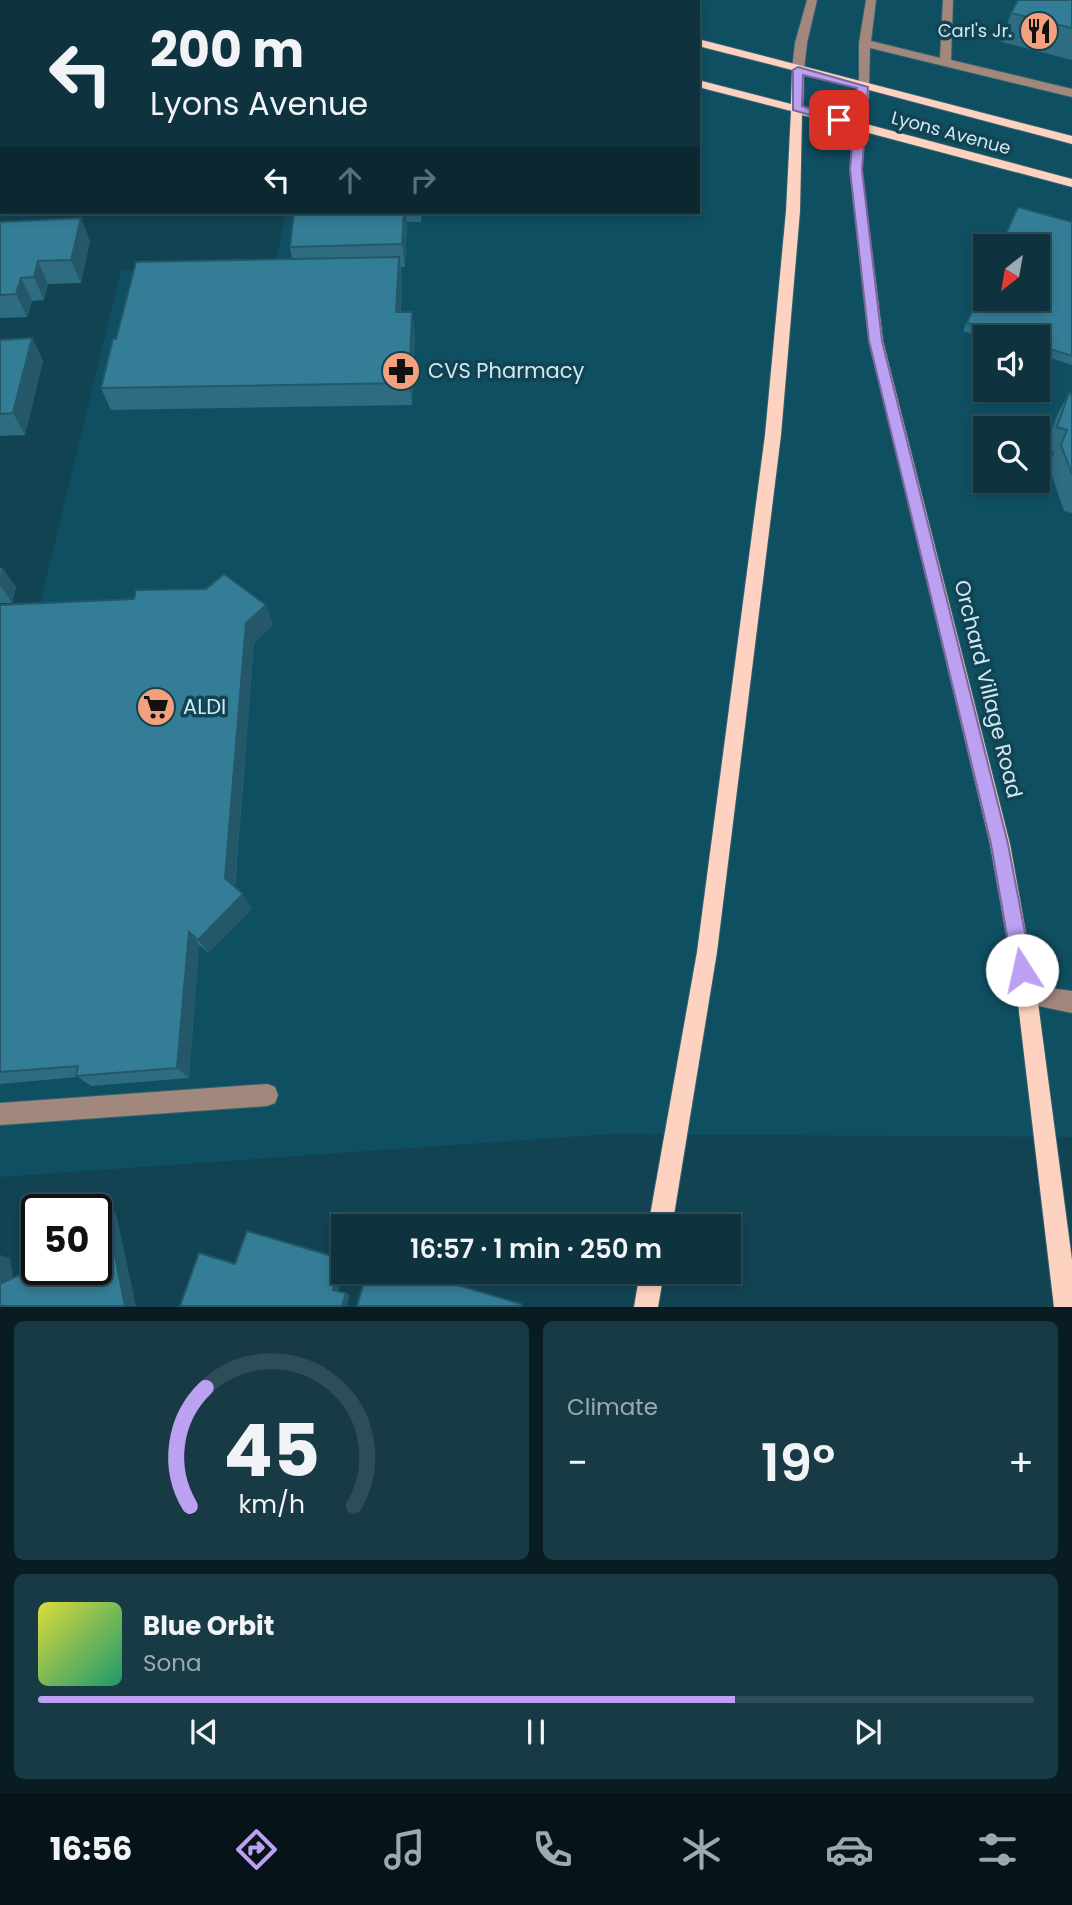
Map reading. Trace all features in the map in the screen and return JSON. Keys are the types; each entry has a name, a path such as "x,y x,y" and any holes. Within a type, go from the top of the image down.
{"main road":[{"name":"Lyons Avenue","path":"700,43 1072,140"},
{"path":"662,1214 707,951 773,435 793,211 798,70"},
{"name":"Lyons Avenue","path":"700,84 1072,183"},
{"name":"Orchard Village Road","path":"863,87 856,170 876,341 1000,844 1027,995 1066,1307"},
{"path":"646,1307 650,1284"}],"street":[{"path":"798,70 801,43 812,0"},
{"path":"863,87 864,43 871,0"},
{"path":"945,63 948,0"},
{"path":"864,43 1072,93"},
{"path":"1027,995 1072,1002"},
{"path":"0,1114 267,1095"}],"shaded area":[{"path":"700,0 1016,0 1072,13 1072,1137 610,1134 0,1177 0,615 38,612 121,270 274,271 286,214 700,214"}],"building":[{"path":"1018,0 1072,0 1072,28 1011,13"},
{"path":"1018,207 1072,222 1072,356 1050,349 1050,325 967,323 973,309 973,312 1050,312 1050,234 1006,234"},
{"path":"294,214 404,214 402,244 290,247"},
{"path":"81,218 71,260 38,261 34,277 21,278 16,294 0,295 0,222"},
{"path":"399,257 396,312 412,312 409,383 101,388 136,262"},
{"path":"32,338 13,413 0,414 0,340"},
{"path":"1069,393 1072,394 1072,474 1061,445 1067,430 1057,427"},
{"path":"224,574 266,605 246,623 225,878 243,894 198,940 189,932 177,1068 76,1076 78,1066 0,1072 0,605 134,599 136,590 206,589"},
{"path":"247,1231 331,1256 333,1290 346,1293 342,1306 180,1306 199,1253 235,1264"},
{"path":"112,1240 125,1306 0,1306 0,1284 21,1274 21,1285 112,1285"},
{"path":"363,1284 454,1284 521,1304 521,1306 357,1306"}],"place":[{"name":"Carl's Jr.","path":"1039,31"},
{"name":"CVS Pharmacy","path":"401,371"},
{"name":"ALDI","path":"156,707"}],"route":[{"path":"839,120 797,108 798,70 863,87 856,170 876,341 1000,844 1022,970"}]}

_____

_Instructions for the task_
Return each record as written, minus its images.

_Response to the task_
Map reading. Trace all features in the map in the screen and return JSON. Keys are the types; each entry has a name, a path such as "x,y x,y" and any holes. Within a type, go from the top of the image down.
{"main road":[{"name":"Lyons Avenue","path":"700,43 1072,140"},
{"path":"662,1214 707,951 773,435 793,211 798,70"},
{"name":"Lyons Avenue","path":"700,84 1072,183"},
{"name":"Orchard Village Road","path":"863,87 856,170 876,341 1000,844 1027,995 1066,1307"},
{"path":"646,1307 650,1284"}],"street":[{"path":"798,70 801,43 812,0"},
{"path":"863,87 864,43 871,0"},
{"path":"945,63 948,0"},
{"path":"864,43 1072,93"},
{"path":"1027,995 1072,1002"},
{"path":"0,1114 267,1095"}],"shaded area":[{"path":"700,0 1016,0 1072,13 1072,1137 610,1134 0,1177 0,615 38,612 121,270 274,271 286,214 700,214"}],"building":[{"path":"1018,0 1072,0 1072,28 1011,13"},
{"path":"1018,207 1072,222 1072,356 1050,349 1050,325 967,323 973,309 973,312 1050,312 1050,234 1006,234"},
{"path":"294,214 404,214 402,244 290,247"},
{"path":"81,218 71,260 38,261 34,277 21,278 16,294 0,295 0,222"},
{"path":"399,257 396,312 412,312 409,383 101,388 136,262"},
{"path":"32,338 13,413 0,414 0,340"},
{"path":"1069,393 1072,394 1072,474 1061,445 1067,430 1057,427"},
{"path":"224,574 266,605 246,623 225,878 243,894 198,940 189,932 177,1068 76,1076 78,1066 0,1072 0,605 134,599 136,590 206,589"},
{"path":"247,1231 331,1256 333,1290 346,1293 342,1306 180,1306 199,1253 235,1264"},
{"path":"112,1240 125,1306 0,1306 0,1284 21,1274 21,1285 112,1285"},
{"path":"363,1284 454,1284 521,1304 521,1306 357,1306"}],"place":[{"name":"Carl's Jr.","path":"1039,31"},
{"name":"CVS Pharmacy","path":"401,371"},
{"name":"ALDI","path":"156,707"}],"route":[{"path":"839,120 797,108 798,70 863,87 856,170 876,341 1000,844 1022,970"}]}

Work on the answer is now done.